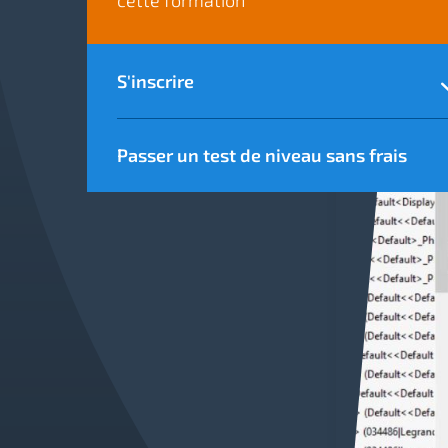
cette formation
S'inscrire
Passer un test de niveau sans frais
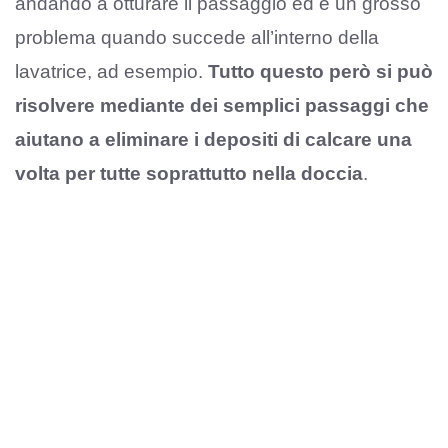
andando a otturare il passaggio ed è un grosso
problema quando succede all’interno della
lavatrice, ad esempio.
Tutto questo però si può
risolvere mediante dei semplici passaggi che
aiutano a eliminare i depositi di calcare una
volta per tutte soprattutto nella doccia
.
------------------------------
**Task brief**
Would you retype the material exactly, omitting each picture?

**Solved exercise**
cette formation
S'inscrire
Passer un test de niveau sans frais
andando a otturare il passaggio ed è un grosso
problema quando succede all’interno della
lavatrice, ad esempio.
Tutto questo però si può
risolvere mediante dei semplici passaggi che
aiutano a eliminare i depositi di calcare una
volta per tutte soprattutto nella doccia
.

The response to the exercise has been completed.